Roney Maurício disse...

Bem, não conheço a crítica teatral; aliás, sou um bocado ignorante em matéria de teatro...

Mas o pouco que conheço da jornalista me faz admira-la bastante: respeito aos fatos, rigor analítico e um texto muito bom.

Agora, burro é quem não distingue vida pessoal da profissional; é quem sobrepõe interesses inconfessáveis à (raras) amizades verdadeiras. E "reaça" é quem abre mão de princípios para ficar bem com poderosos de plantão; quem fecha os olhos para o arbítrio; quem faz de conta que não usurpam o estado de direito; quem tolera a perseguição; quem brinca com o totalitarismo...
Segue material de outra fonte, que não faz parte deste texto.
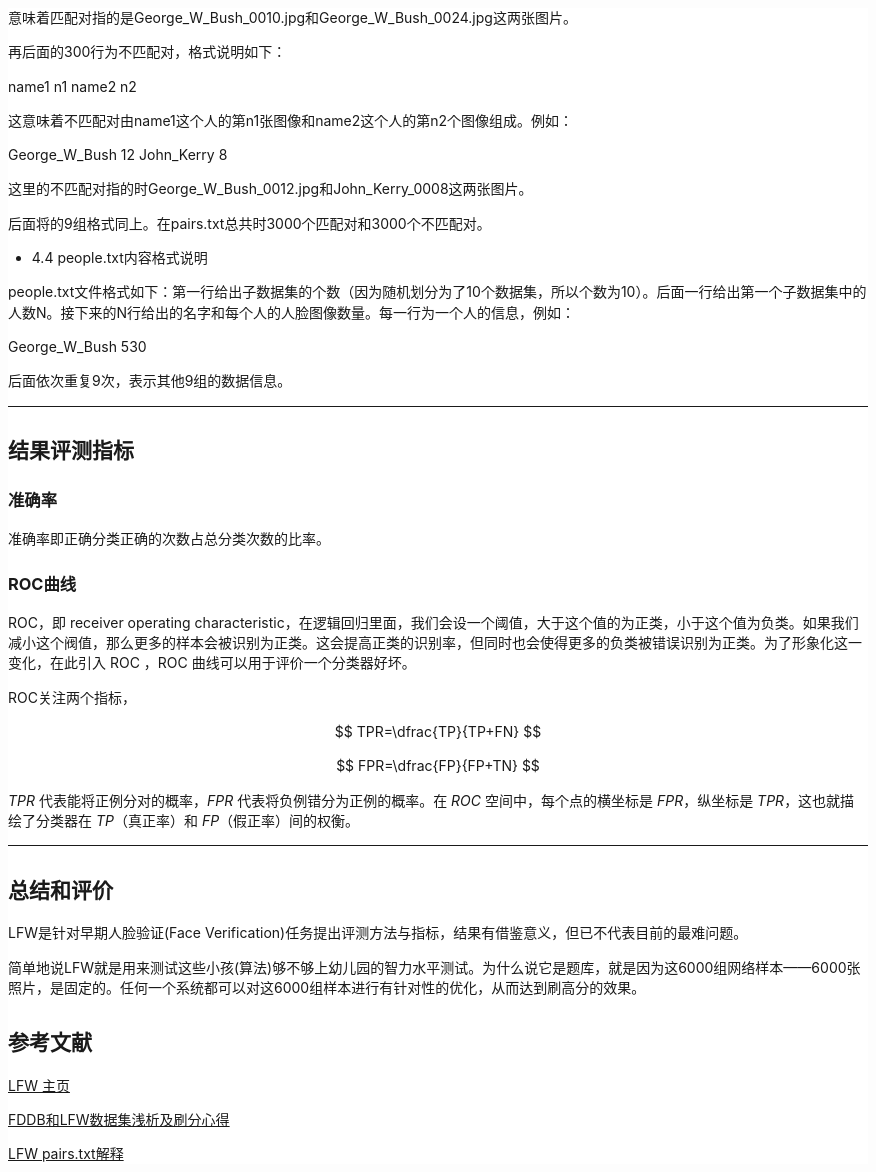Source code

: 意味着匹配对指的是George_W_Bush_0010.jpg和George_W_Bush_0024.jpg这两张图片。

再后面的300行为不匹配对，格式说明如下：

name1   n1  name2   n2

这意味着不匹配对由name1这个人的第n1张图像和name2这个人的第n2个图像组成。例如：

George_W_Bush   12  John_Kerry  8

这里的不匹配对指的时George_W_Bush_0012.jpg和John_Kerry_0008这两张图片。

后面将的9组格式同上。在pairs.txt总共时3000个匹配对和3000个不匹配对。

* 4.4 people.txt内容格式说明
 
people.txt文件格式如下：第一行给出子数据集的个数（因为随机划分为了10个数据集，所以个数为10）。后面一行给出第一个子数据集中的人数N。接下来的N行给出的名字和每个人的人脸图像数量。每一行为一个人的信息，例如：

George_W_Bush 530 

后面依次重复9次，表示其他9组的数据信息。

---

## 结果评测指标

### 准确率

准确率即正确分类正确的次数占总分类次数的比率。

### ROC曲线

ROC，即 receiver operating characteristic，在逻辑回归里面，我们会设一个阈值，大于这个值的为正类，小于这个值为负类。如果我们减小这个阀值，那么更多的样本会被识别为正类。这会提高正类的识别率，但同时也会使得更多的负类被错误识别为正类。为了形象化这一变化，在此引入 ROC ，ROC 曲线可以用于评价一个分类器好坏。

ROC关注两个指标，

$$
TPR=\dfrac{TP}{TP+FN}
$$

$$
FPR=\dfrac{FP}{FP+TN} 
$$

$TPR$ 代表能将正例分对的概率，$FPR$ 代表将负例错分为正例的概率。在 $ROC$ 空间中，每个点的横坐标是 $FPR$，纵坐标是 $TPR$，这也就描绘了分类器在 $TP$（真正率）和 $FP$（假正率）间的权衡。

---

## 总结和评价

LFW是针对早期人脸验证(Face Verification)任务提出评测方法与指标，结果有借鉴意义，但已不代表目前的最难问题。

简单地说LFW就是用来测试这些小孩(算法)够不够上幼儿园的智力水平测试。为什么说它是题库，就是因为这6000组网络样本——6000张照片，是固定的。任何一个系统都可以对这6000组样本进行有针对性的优化，从而达到刷高分的效果。


## 参考文献

[LFW 主页](http://vis-www.cs.umass.edu/lfw/)

[FDDB和LFW数据集浅析及刷分心得](https://zhuanlan.zhihu.com/p/23886731?utm_source=tuicool&utm_medium=referral)

[LFW pairs.txt解释](http://blog.csdn.net/zhongzhongzhen/article/details/78293789)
Ótimo texto, Maristela. Pra variar... Prabéns!

(CARLOS - MENINO BEIJA - FLOR) disse...

Olha,seu senso jornalístico exige profissionalismo e é assim que me parece que você o conduz. Opiniões sempre serão assim: umas contras, outras a favor. O que importa é sua consciência de estar fazendo o melhor, com honestidade e retidão. Sobre lembranças, gosto de guardar só as boas, as ruins nao dou muita bola, não me fiz o muito nas coisas,existe um presente a viver. Parabéns. Beijos

(CARLOS - MENINO BEIJA - FLOR) disse...

CORREÇÃO: ....'NÃO ME FIXO MUITO NAS COISAS...

ninguém disse...

Obrigada pela força, meus amigos. Vocês são especiais.